The World Economy: Good Signs Of A Promising Future.

Since the birth of Uber in 2009, it’s been disturbed with series of controversies but asides this it has served as a model for many startups. Many start-up companies with the same model started showing up in the economy once they noticed it is a promising venture. Since then, there have been many start-up companies with the Uber business model but in different markets.

What this generation of capitalists do is put together a labor pool that render a service, find people who need these services and find a very easy way to connect. This is mostly achieved by tapping a few buttons on a smartphone. The convenience with which consumers were getting their services and the flexibility of the labor pool drove these companies at the beginning.
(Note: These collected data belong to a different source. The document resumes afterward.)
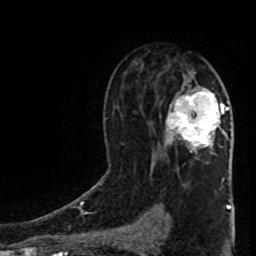
Breast MRI (dynamic contrast-enhanced), one axial slice; cropped to one breast; dynamic contrast-enhanced series, time point 2 of 8 at this slice position (early post-contrast); 1.5 T; TE 4.2 ms, TR 7 ms; 2 mm slice thickness; 256 × 256 image matrix. Female patient.
Annotated regions visible in this slice (semi-automatically segmented with operator editing):
- enhancing-tissue mask used for the functional tumour volume (all voxels passing the contrast-enhancement thresholds inside the analysis volume; usually the tumour): bounding box [x1, y1, x2, y2] px = [166, 91, 229, 150]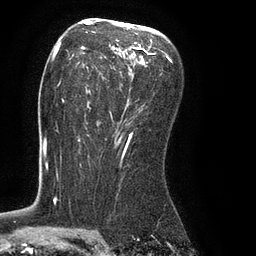
Breast MRI (dynamic contrast-enhanced), one axial slice. Cropped to one breast. Dynamic contrast-enhanced series, time point 2 of 8 at this slice position (early post-contrast). 3 T. TE 2.1 ms, TR 4.4 ms. 2 mm slice thickness. 256 × 256 image matrix, field of view 180 × 180 mm. Female patient.
Structures marked on this image (semi-automatic segmentation, software-assisted and operator-edited):
- enhancing-tissue mask used for the functional tumour volume (all voxels passing the contrast-enhancement thresholds inside the analysis volume; usually the tumour): box from (x=62, y=23) to (x=164, y=134) px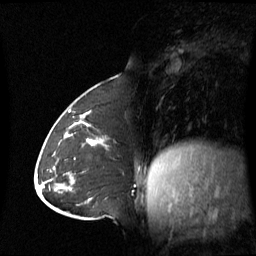
Breast MRI (dynamic contrast-enhanced), one sagittal slice; position 26 of 60 along the scan axis; dynamic contrast-enhanced series, image 2 of 3 at this slice position (ordered by acquisition); 1.5 T; TE 4.2 ms, TR 8.4 ms; 2.8 mm slice thickness; 256 × 256 image matrix, field of view 270 × 270 mm. Patient: female, 43 years. From the clinical record (not read from this slice): setting: breast cancer imaged before/during neoadjuvant chemotherapy; receptor status: triple-negative.
Annotated regions visible in this slice (semi-automatically segmented with operator editing):
- analysis volume of interest (the breast-tissue region the enhancement analysis was run in; not a lesion): bounding box [x1, y1, x2, y2] px = [62, 124, 137, 180]
- tumour enhancement mask (voxels above the 70 % enhancement threshold inside the analysis volume of interest): [73, 124, 99, 146]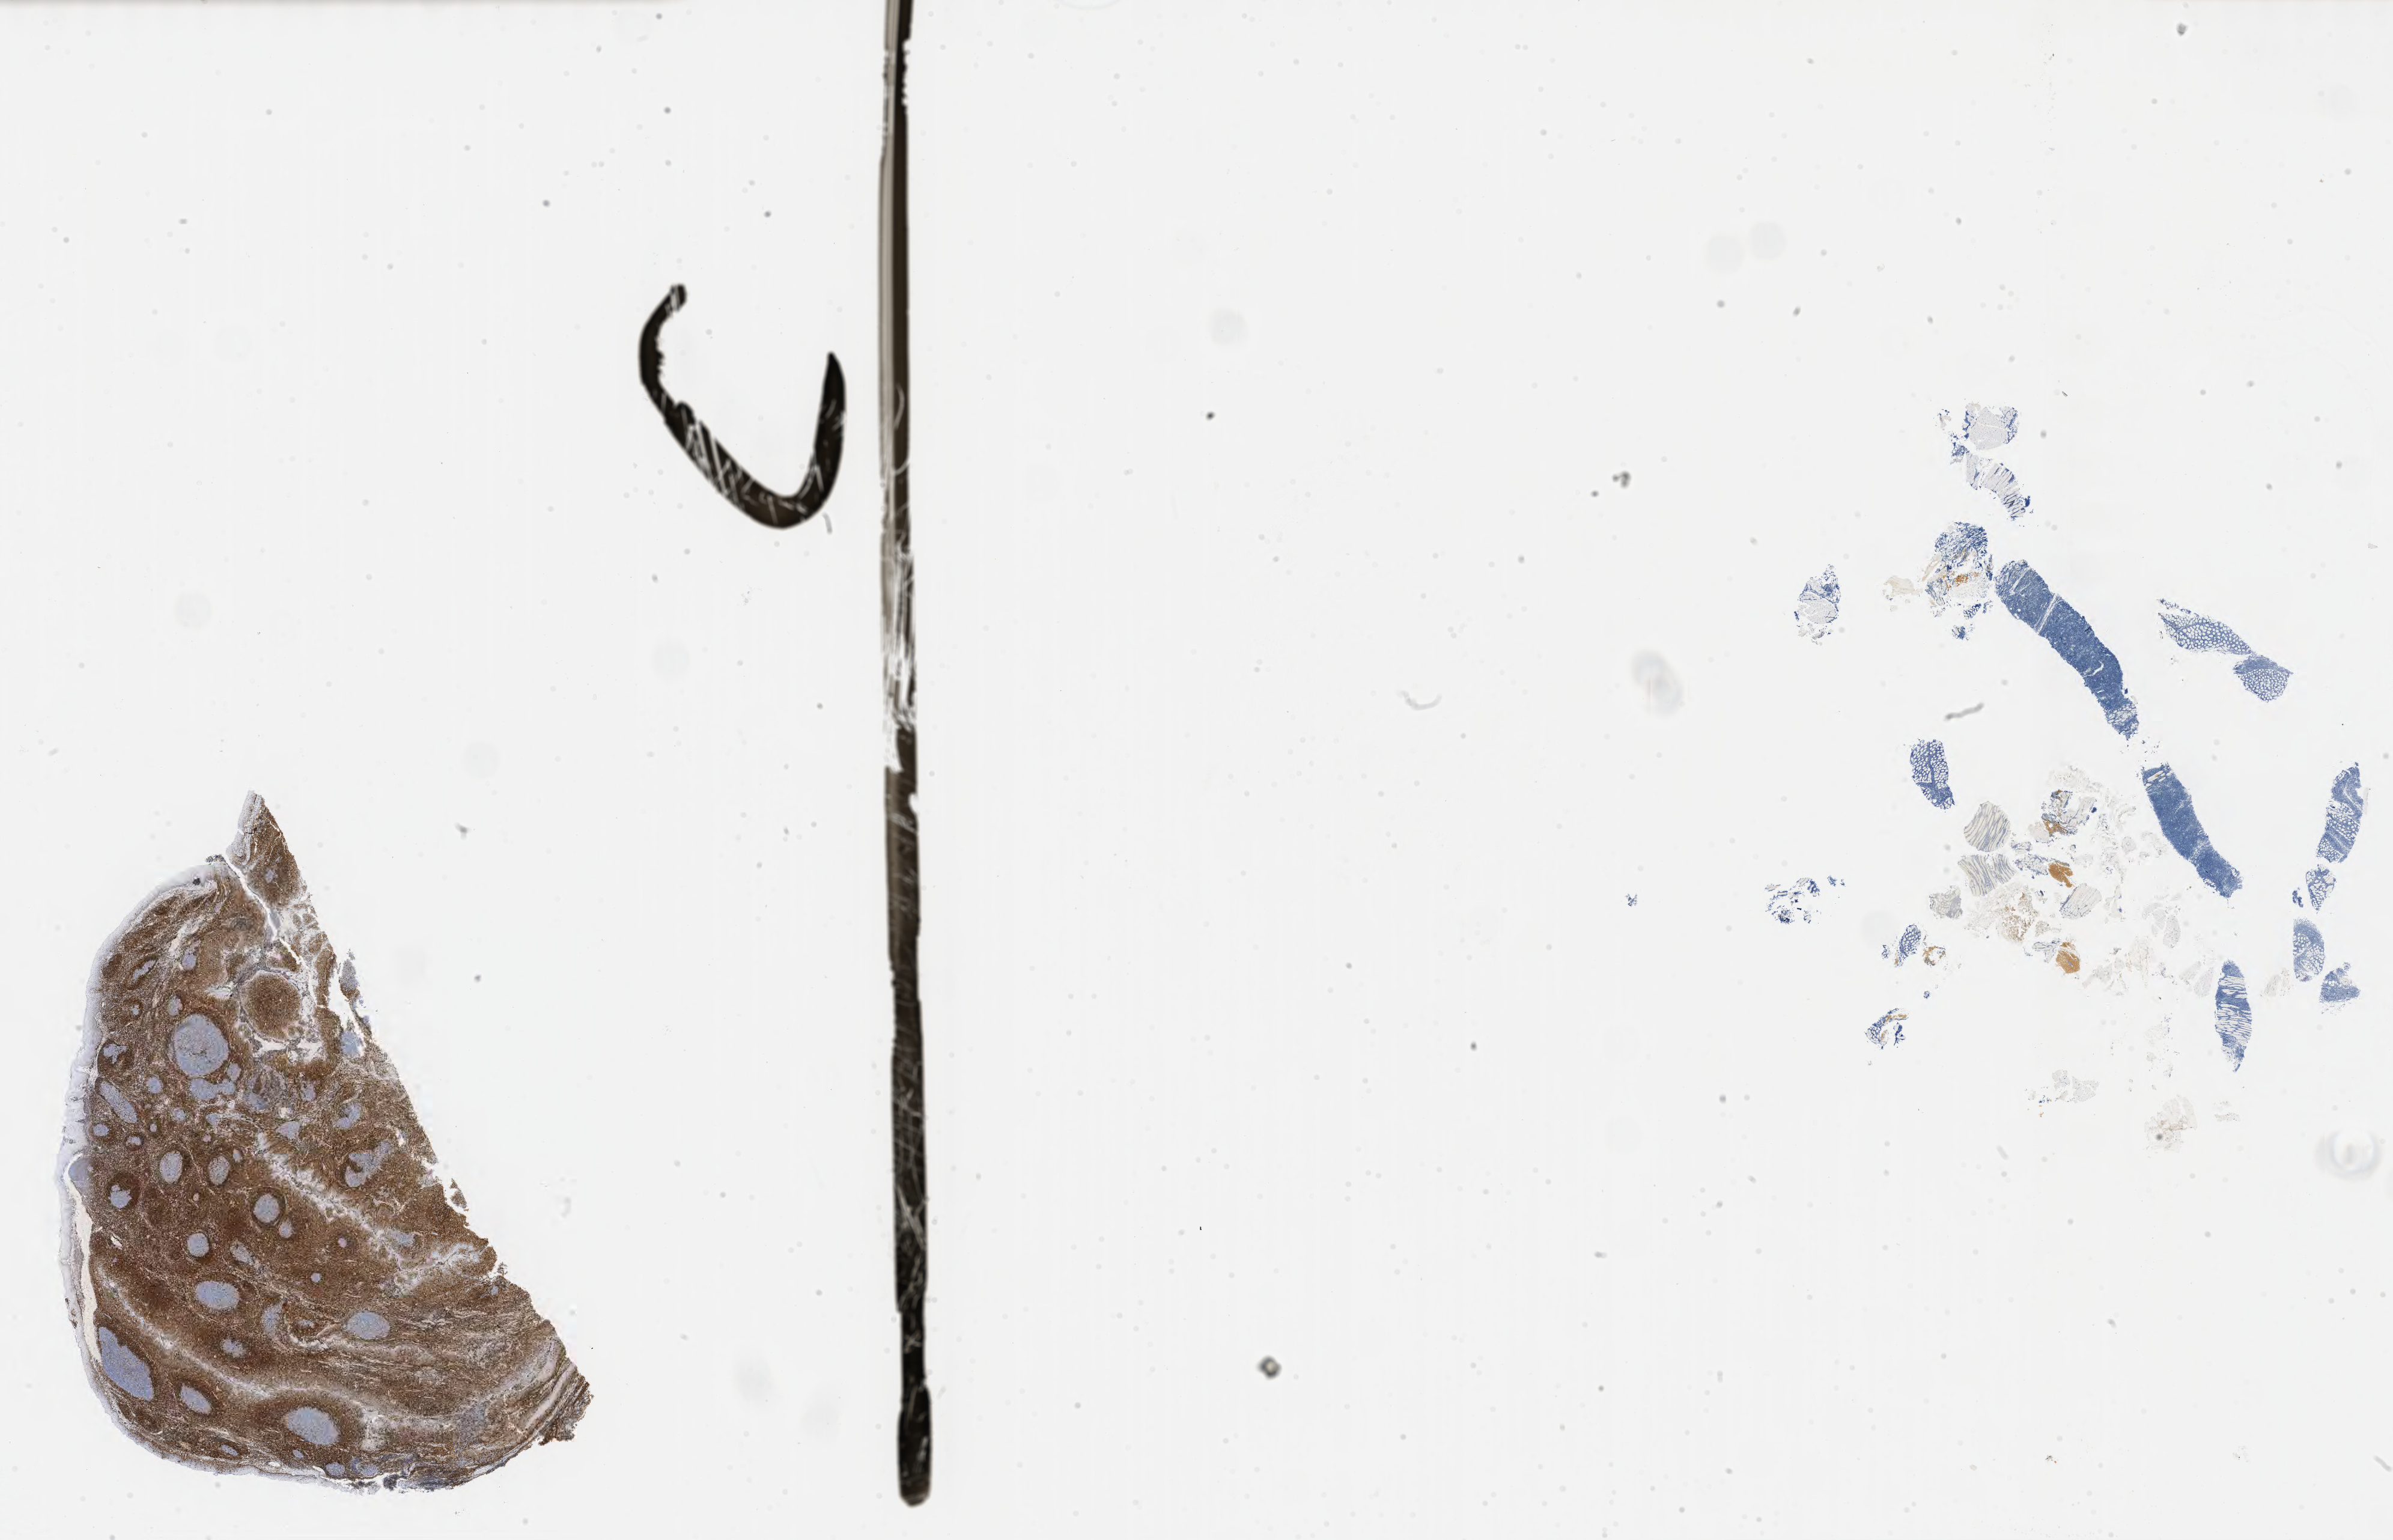
IHC for BCL2, whole-slide image, low-resolution overview of the scanned area, about 32.2 x 20.7 mm; tumor tissue; anatomic site: retroperitoneum. Patient female; 53 years old.
- histologic diagnosis: Burkitt lymphoma, NOS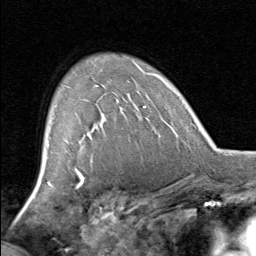
Breast MRI, one axial slice. Slice 55 of 80 in the series (ordered by position). Cropped to one breast. Dynamic contrast-enhanced series, time point 2 of 8 at this slice position (early post-contrast). 1.5 T. TE 1.7 ms, TR 4.5 ms. 2 mm slice thickness. 256 × 256 image matrix, field of view 180 × 180 mm. Female patient.
Structures marked on this image (semi-automatic segmentation, software-assisted and operator-edited):
- enhancing-tissue mask used for the functional tumour volume (all voxels passing the contrast-enhancement thresholds inside the analysis volume; usually the tumour): bounding box (x1, y1, x2, y2) in pixels: (97, 85, 119, 129)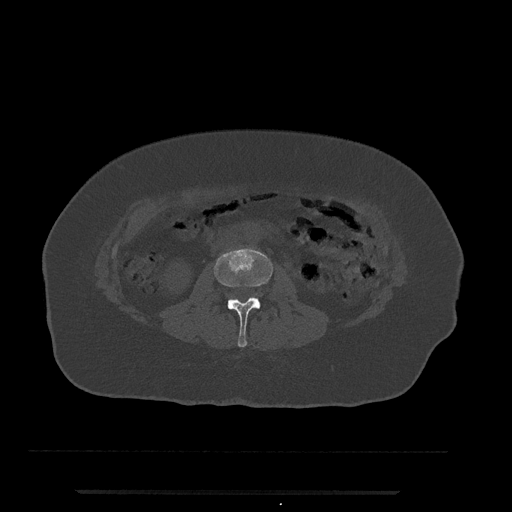
CT including the spine, one axial slice. Slice 19 of 797 in the series (ordered by position). Reconstruction kernel Br40s/3. 120 kVp. Bone window (W 1800 / L 400 HU). 0.5 mm slice thickness. 512 × 512 image matrix. Female patient, age 51 years. From the clinical record (not read from this slice): primary cancer: neuro.
Annotated regions visible in this slice (semi-automatically segmented with operator editing):
- L2 vertebra: bounding box (x1, y1, x2, y2) in pixels: (214, 248, 273, 347)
It is now over a decade since Uber took off and it seems capitalists are no more as hyped by the business model like they used to be. Looking at a record of many of the companies that took advantage of the business model since then. It can be deduced that in the United States, these companies represent $7,400,000,000 in the venture – capital investment. These records do not contain all companies that have imitated this business model but it represents a large chunk of them.

Of these companies, four have gone on to be very successful with worth over $1,000,000,000 and they are all in delivery markets. 19 of these companies have been acquired by other companies, 53 are still existing but just struggling without significant growth. Some are not even functioning and just keep making losses year in year out. And, 28 of the companies have closed down. Asides the four above a billion-dollar in worth and the many failed and struggling ones, there are a few who are doing well and worth close to a billion-dollar too.

Although these companies as a whole have employed a large labor force, most of the labor employed is more like gigs instead of actual jobs. These companies have changed the whole service delivery scene by integrating service deliverers into the tech scene. Consumers due to the convenience now willingly submit to middlemen when in need of handymen, cleaners and others like that even though they know these middlemen take a large cut off the pay. The service deliverers are also left with no choice but to submit to these middlemen as they are now the easiest way to get clients. In the long run, as the competition increased, some of these middlemen have had to adjust by reducing the number of customers pay and increase the amount paid to the service deliverers so as to be ahead in the markets. Some of these venture capitalists go as far as paying minimum wage or at least close to it even though the jobs are not regarded as actual jobs but gigs.

As a result of this compromise, many of these companies are taking big hits and are not making profits. This venture which seemed so profitable in theory and at their beginning now seem like they can not be profitable as more of these companies keep closing down or get acquired as a result of heavy losses.